Meacham told the Independent-Enterprise that he was proud of how well his daughter took care of him.

 “She was my hero. … She got all the calls made that she could make. She made sure that I was covered up and warm,” Meacham said.

“I was desperate and I was scared, but I didn’t have a choice. I had to help,” Alexandria said.

Sometime after daybreak, Alexandria encountered her first searcher. It happened to be none other than her grandpa, Phil Burley.

Meacham and Alexandria were soon both transported together via Life Flight to St. Alphonsus in Ontario, where the father had to remain a couple of days.

Recovery

Meacham said he underwent a surgery which included inserting a titanium rod just below his knee and continuing far down his leg. On Friday, two days after he was released, he said he was currently experiencing some pain, but the good news was that his leg was expected to “fully recover in about a year … like it never happened.”

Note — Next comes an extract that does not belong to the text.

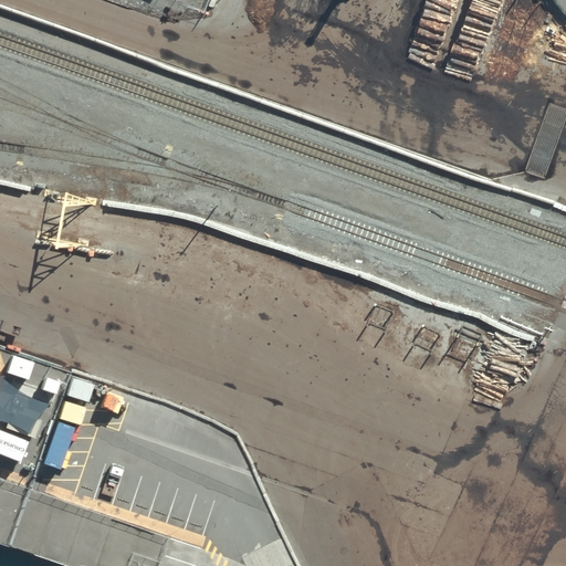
[(91,0),(164,27),(168,14),(164,12),(167,0),(91,0)]
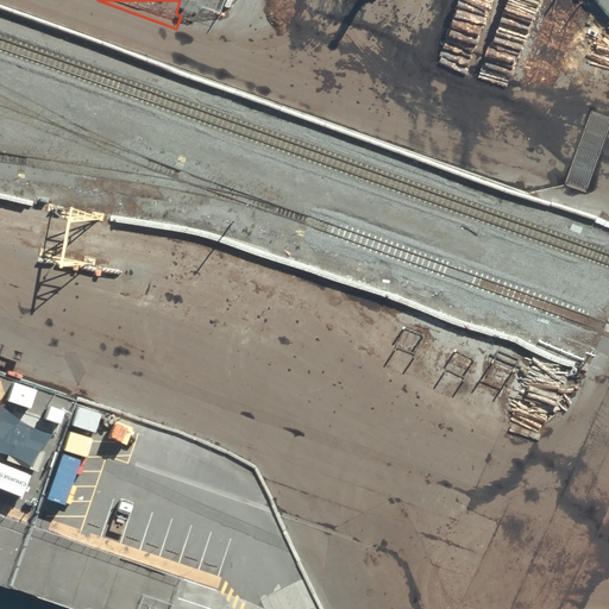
[(37,393),(14,384),(8,402),(31,412),(37,393)]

Meacham and Alexandria were both on crutches last week, but they said Alexandria’s injury was only an ankle sprain. She had sustained the injury while stumbling around in the dark the night of their ordeal. On Friday she said the sprain wasn’t serious, and she was nearly ready to put the crutches aside.

Meacham said he drives a tow truck for a living, but he also manages the towing company, so there will be plenty of desk work to keep him busy once he returns to work.

He said one lesson he takes from the hunting trip’s mishap is to delay retrieving an animal if it’s too far away and the sun is going down.

“What I should have done was waited till morning,” he said.